Calls Friday to the U.S.Embassy in Damascus were not immediately returned.
Hama poses a potential dilemma for the Syrian regime because of its place as a symbol of opposition to the rule of the Assad family. In 1982, the late Hafez Assad ordered troops to crush a rebellion by Islamist forces, killing between 10,000 and 25,000 people, rights activists say.
A major offensive could make the city a fresh rallying cry for the opposition, but Assad's regime also does not want a repeat of last Friday's stunning rally, when an estimated 300,000 people protested.
In bold defiance since, Hama residents have shut down the city, going on strike and trying to prevent security forces from entering by setting up checkpoints of tires and concrete blocks.

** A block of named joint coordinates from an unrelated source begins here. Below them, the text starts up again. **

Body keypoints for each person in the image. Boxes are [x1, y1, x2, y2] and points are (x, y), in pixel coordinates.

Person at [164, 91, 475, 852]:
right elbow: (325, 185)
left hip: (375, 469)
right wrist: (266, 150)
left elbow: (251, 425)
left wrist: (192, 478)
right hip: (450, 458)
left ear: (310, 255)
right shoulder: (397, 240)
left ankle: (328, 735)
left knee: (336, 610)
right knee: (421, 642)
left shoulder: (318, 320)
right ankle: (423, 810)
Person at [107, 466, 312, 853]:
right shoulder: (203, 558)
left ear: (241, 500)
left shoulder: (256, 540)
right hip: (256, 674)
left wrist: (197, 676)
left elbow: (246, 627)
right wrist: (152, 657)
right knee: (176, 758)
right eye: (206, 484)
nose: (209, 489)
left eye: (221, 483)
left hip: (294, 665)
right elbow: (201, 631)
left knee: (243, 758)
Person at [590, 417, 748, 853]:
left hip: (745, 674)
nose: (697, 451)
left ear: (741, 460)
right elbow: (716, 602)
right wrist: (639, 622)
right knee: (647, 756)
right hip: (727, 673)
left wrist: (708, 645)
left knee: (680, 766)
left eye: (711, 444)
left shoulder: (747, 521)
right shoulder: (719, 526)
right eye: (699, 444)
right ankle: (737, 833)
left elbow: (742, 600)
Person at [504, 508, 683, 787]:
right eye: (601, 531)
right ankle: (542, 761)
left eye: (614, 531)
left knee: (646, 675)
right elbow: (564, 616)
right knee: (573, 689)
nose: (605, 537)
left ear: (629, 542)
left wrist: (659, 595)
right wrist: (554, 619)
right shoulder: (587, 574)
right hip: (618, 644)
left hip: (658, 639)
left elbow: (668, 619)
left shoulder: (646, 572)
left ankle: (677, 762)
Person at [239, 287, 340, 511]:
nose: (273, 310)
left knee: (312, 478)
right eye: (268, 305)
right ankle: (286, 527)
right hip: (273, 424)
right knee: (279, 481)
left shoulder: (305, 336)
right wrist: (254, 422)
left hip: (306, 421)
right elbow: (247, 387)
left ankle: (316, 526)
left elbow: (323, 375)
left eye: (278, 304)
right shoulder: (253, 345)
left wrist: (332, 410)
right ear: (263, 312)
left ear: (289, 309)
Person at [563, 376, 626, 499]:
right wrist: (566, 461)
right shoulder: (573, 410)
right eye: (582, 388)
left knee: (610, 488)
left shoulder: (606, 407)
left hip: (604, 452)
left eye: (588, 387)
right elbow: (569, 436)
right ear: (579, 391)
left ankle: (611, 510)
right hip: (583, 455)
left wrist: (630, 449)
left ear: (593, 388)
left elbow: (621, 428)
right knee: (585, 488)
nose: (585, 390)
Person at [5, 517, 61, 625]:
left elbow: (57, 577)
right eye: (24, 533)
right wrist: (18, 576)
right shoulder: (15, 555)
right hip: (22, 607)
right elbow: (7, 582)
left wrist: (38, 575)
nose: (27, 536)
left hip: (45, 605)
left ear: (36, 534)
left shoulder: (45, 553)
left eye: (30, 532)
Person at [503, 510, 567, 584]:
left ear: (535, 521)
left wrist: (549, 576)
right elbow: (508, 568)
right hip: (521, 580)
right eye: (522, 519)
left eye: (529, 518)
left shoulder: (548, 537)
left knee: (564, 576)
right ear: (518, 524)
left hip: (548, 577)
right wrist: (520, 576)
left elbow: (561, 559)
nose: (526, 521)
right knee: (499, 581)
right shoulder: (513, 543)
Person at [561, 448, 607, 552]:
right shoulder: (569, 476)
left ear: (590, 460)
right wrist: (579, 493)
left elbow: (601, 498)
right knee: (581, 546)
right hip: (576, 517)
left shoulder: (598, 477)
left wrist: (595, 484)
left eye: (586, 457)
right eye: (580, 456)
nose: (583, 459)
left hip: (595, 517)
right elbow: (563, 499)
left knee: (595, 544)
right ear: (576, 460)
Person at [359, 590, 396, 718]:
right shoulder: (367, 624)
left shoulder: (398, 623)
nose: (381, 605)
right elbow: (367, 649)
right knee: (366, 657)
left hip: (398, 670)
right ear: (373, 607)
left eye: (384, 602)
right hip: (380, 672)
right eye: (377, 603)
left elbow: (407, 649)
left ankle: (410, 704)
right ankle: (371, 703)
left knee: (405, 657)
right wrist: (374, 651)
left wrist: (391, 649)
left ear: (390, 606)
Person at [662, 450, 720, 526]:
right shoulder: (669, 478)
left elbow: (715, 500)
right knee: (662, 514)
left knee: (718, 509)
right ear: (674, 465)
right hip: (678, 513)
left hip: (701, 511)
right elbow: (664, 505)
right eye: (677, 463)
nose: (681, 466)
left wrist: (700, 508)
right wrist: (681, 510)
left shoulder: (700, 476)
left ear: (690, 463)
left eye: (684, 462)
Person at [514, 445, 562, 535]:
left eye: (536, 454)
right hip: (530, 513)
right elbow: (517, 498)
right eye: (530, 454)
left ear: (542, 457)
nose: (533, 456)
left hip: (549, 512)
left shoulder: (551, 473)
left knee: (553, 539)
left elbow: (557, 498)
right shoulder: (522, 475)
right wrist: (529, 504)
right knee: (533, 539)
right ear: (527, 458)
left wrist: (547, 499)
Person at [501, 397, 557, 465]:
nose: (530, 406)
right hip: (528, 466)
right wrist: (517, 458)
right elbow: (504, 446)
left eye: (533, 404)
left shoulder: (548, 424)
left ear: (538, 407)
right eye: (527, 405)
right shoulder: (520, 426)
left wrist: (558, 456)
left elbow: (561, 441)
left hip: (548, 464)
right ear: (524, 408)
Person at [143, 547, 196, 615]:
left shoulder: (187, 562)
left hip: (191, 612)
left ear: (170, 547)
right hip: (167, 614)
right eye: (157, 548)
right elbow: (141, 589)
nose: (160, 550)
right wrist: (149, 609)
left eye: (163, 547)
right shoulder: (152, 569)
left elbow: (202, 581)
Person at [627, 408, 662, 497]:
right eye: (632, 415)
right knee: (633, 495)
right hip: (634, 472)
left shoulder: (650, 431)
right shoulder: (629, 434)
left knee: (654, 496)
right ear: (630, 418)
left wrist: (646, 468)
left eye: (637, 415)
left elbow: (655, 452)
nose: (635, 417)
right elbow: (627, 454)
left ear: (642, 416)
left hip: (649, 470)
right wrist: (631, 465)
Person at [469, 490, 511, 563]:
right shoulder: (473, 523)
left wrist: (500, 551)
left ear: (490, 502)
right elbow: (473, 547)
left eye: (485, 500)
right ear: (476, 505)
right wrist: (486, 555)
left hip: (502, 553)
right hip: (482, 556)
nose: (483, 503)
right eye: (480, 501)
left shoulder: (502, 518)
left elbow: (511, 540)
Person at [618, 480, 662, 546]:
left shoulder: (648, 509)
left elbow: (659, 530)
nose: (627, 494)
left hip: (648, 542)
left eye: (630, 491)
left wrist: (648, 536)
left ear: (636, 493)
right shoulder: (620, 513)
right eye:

Still, security forces killed 21 Hama residents this week while trying to quell more demonstrations, according to a count by the Syrian Observatory for Human Rights.
The Syrian regime has used a mix of fierce violence and promises of imminent reform to try to quell the uprising, which was inspired by the revolutions in Tunisia and Egypt. Some 1,400 people and 350 members of security forces have been killed since demonstrations began, activists say.
The regime blames "armed thugs" and foreign conspirators for the unrest, not true reform-seekers.
Syria has banned nearly all foreign media and restricted media coverage, making it nearly impossible to independently verify events on the ground.